Today : Mar 22, 2025
Science
22 March 2025

Novel AI Model Predicts COVID-19 Trends In Japan

Researchers integrate mobility data with deep learning techniques to enhance forecasting accuracy for infectious diseases.

The outbreak of infectious diseases can have profound impacts on socio-economic balances globally. Accurate short-term forecasting of infectious diseases is crucial for policymakers and healthcare systems. This study proposes a novel deep learning approach for short-term forecasting of infectious disease trends, using COVID-19 confirmed cases and hospitalizations in Japan as a case study.
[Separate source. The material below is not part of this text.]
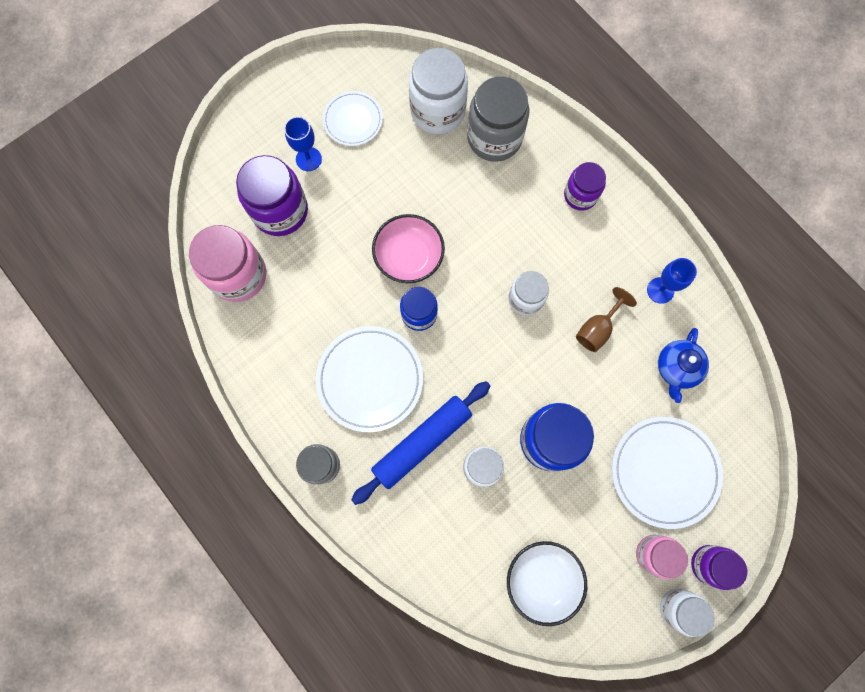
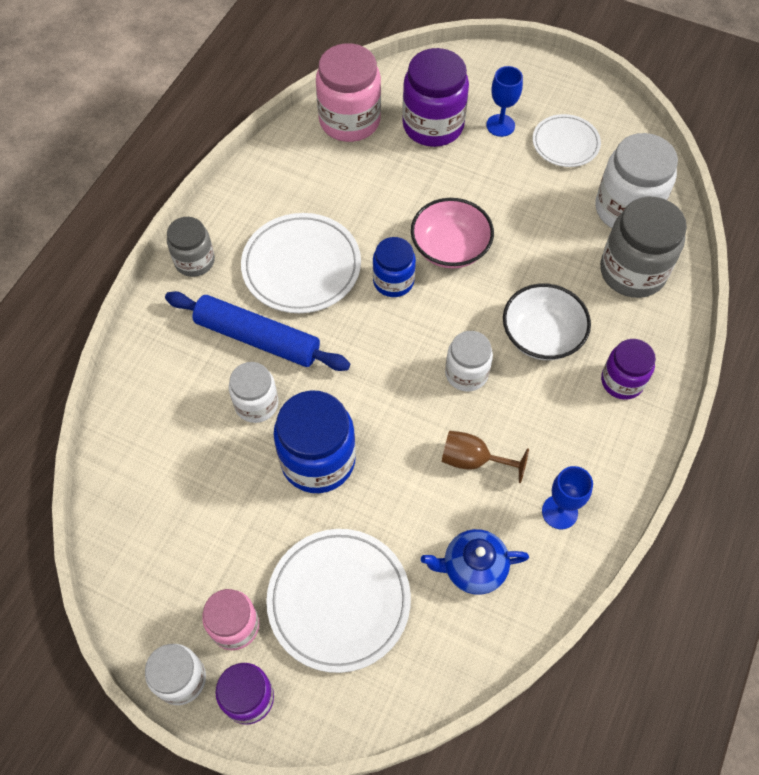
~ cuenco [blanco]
This method provides weekly updates and forecasts outcomes over 104 weeks. The proposed model combines long short-term memory (LSTM) networks and a multi-head attention mechanism and is trained on public data sourced from open-access platforms. The study conducts a comprehensive and rigorous evaluation of the performance of the model, assessing its weekly predictive capabilities over a long period of time by employing multiple error metrics.

Furthermore, the study explores how the model's performance varies over time and across geographical locations. The results demonstrate that the proposed model outperforms baseline approaches, particularly in short-term forecasts, achieving lower error rates across multiple metrics. Additionally, the inclusion of mobility data improves the predictive accuracy of the model, especially for longer-term forecasts, by capturing spatio-temporal dynamics more effectively.

The proposed model has the potential to assist in decision-making processes, help develop strategies for controlling the spread of infectious diseases, and mitigate the pandemic's impact. Since the early 21st century, several outbreaks of infectious diseases have posed significant threats to human health globally, with measures like lockdowns, social distancing, and travel restrictions reshaping how people interact.

Given the profound impacts of infectious diseases, developing predictive models to forecast the pandemic's progression is essential. Reliability in forecasts allows for timely decision-making, thus enabling proactive measures to mitigate public health consequences. This study integrates relevant input data streams with advanced modeling techniques to enhance accuracy and reliability in forecasting disease dynamics.

The framework combines an LSTM layer to capture temporal dependencies with a transformer encoder layer that aggregates relevant information. Models were trained using time-series data from Japan, focusing on prefecture-level data modeling and analysis between December 6, 2020, and October 16, 2021. The time series consisted of confirmed case data and hospitalization data sourced from the Ministry of Health, Labour and Welfare.

Additionally, mobility data obtained from Google’s mobility reports categorized by location and type of place were integrated as input features in the model to further improve its predictive power.

The results reveal that incorporating mobility data significantly enhances forecasting performance, particularly over longer time horizons. The model successfully accommodates the complexities of disease dynamics, demonstrating consistency in predictive performance across various prefectures. This highlights the utility of the model in informing policymakers for effective interventions during infectious disease outbreaks.

Despite its promising capabilities, the model's accuracy may decline during peaks in the outbreak or with underrepresentation of certain groups. The incorporation of other data sources and factors into future iterations may further build on its robustness, ultimately guiding more effective public health responses to infectious diseases.